▶ **Brano fornito**
════

Il Fatto 6.3.18
Cinque punti (più uno) per capirci qualcosa
di Antonio Padellaro
Lo
zen e l’arte di manutenzione dei risultati elettorali prevede un
principio base; nulla è come ci fanno credere. Ecco quindi alcune banali
regolette per cercare di capirci qualcosa.
Primo: il viscido
Rosatellum ha fatto centro. Alcuni malfidati (tra cui chi scrive)
sospettavano che il nuovo sistema elettorale fosse troppo demenziale per
non nascondere un trappolone. Ovvero: evitare a tutti i costi la
formazione in Parlamento di una maggioranza coesa e autosufficiente. Per
mantenere l’eventuale nuovo governo in una situazione politicamente
precaria (utile alla vigilanza Ue). Così come del resto è avvenuto dal
2011 in poi con gli esecutivi a guida Monti, Letta, Renzi, Gentiloni.

════

▶ **Compito assegnato a**
Traduci in inglese questa frase del brano sui risultati elettorali: "Ecco quindi alcune banali regolette per cercare di capirci qualcosa".
Il brano e i record provengono da fonti diverse.

════

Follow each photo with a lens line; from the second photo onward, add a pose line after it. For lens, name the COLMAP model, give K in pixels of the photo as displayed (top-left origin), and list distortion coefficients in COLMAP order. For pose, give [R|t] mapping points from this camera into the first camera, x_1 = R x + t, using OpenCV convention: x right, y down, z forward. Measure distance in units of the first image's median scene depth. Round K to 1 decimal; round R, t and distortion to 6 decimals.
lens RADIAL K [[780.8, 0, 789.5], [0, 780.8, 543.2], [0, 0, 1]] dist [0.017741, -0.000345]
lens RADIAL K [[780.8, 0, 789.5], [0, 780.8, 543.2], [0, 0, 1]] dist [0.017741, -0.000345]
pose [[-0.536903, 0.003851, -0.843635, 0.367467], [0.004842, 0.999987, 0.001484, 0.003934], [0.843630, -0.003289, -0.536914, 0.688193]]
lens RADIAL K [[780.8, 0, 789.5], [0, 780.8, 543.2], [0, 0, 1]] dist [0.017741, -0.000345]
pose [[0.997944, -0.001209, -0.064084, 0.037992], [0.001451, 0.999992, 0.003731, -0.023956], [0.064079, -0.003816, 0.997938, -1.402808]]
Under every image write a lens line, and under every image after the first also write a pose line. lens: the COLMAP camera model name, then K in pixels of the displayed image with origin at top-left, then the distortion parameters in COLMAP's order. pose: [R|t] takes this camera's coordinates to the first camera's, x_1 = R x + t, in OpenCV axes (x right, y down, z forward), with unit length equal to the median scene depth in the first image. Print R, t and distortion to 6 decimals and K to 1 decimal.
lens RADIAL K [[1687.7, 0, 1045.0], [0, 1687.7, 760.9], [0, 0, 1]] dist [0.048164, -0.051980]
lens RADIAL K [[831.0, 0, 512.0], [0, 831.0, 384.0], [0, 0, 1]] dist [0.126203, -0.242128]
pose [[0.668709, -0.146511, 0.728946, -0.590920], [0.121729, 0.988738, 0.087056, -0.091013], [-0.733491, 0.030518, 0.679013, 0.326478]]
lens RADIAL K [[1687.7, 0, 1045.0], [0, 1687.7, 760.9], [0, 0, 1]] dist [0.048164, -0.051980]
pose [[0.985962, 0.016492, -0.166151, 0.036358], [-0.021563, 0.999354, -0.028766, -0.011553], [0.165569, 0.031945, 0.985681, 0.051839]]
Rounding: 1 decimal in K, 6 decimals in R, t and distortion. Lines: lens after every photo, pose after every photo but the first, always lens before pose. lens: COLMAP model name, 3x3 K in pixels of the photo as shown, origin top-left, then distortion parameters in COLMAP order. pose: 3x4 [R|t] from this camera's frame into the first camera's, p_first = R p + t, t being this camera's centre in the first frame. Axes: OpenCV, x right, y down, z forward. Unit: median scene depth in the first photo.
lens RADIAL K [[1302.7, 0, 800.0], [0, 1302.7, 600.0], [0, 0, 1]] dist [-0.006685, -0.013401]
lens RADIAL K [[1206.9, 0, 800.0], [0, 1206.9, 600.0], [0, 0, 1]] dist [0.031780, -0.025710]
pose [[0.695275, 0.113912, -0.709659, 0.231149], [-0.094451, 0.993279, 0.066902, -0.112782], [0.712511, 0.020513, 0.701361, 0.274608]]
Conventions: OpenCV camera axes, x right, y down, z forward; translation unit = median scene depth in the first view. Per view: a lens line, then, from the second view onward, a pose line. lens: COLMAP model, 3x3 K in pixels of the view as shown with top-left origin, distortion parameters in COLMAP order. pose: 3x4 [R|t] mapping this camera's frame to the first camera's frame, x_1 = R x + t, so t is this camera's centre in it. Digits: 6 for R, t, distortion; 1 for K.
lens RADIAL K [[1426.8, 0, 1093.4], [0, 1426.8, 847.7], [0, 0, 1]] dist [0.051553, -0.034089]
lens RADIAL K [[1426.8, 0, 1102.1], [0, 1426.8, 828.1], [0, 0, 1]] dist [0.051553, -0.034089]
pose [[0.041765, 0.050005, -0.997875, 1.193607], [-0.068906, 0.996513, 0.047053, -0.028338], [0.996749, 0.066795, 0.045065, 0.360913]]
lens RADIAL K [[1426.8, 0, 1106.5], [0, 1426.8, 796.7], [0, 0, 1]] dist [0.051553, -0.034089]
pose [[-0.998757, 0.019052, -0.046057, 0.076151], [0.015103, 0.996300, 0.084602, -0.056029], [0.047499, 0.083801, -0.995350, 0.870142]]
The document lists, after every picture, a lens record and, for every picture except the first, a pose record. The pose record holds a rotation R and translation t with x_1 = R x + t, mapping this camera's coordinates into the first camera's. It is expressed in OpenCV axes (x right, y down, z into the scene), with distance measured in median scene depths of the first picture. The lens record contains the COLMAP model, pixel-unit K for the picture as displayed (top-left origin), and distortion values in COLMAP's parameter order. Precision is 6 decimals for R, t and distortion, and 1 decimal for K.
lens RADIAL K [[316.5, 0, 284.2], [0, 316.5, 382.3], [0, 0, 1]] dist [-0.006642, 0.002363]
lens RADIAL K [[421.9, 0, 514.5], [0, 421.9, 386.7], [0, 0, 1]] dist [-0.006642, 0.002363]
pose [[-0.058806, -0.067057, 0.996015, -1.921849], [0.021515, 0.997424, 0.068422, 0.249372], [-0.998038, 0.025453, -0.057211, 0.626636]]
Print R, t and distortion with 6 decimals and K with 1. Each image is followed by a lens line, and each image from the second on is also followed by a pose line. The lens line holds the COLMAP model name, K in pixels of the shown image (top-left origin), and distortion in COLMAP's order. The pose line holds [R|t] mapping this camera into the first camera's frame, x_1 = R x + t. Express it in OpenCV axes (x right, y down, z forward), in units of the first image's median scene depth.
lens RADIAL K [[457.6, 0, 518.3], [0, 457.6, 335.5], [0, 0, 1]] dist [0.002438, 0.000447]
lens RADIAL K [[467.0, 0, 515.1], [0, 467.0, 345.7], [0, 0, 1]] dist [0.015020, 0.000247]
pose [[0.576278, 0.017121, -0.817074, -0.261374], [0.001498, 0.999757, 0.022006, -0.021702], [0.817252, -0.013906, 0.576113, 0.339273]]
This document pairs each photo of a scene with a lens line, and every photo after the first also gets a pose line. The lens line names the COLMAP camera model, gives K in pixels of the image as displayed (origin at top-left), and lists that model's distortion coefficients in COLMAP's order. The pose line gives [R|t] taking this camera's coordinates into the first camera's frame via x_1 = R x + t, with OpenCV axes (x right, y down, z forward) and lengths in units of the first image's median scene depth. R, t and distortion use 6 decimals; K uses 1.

════

▶ **Compito assegnato b**
Estrai dai record tutte le righe che contengono la stringa "pairs".

▶ **Risposta a**
So here are a few simple little rules to try to make some sense of it.

▶ **Risposta b**
This document pairs each photo of a scene with a lens line, and every photo after the first also gets a pose line. The lens line names the COLMAP camera model, gives K in pixels of the image as displayed (origin at top-left), and lists that model's distortion coefficients in COLMAP's order. The pose line gives [R|t] taking this camera's coordinates into the first camera's frame via x_1 = R x + t, with OpenCV axes (x right, y down, z forward) and lengths in units of the first image's median scene depth. R, t and distortion use 6 decimals; K uses 1.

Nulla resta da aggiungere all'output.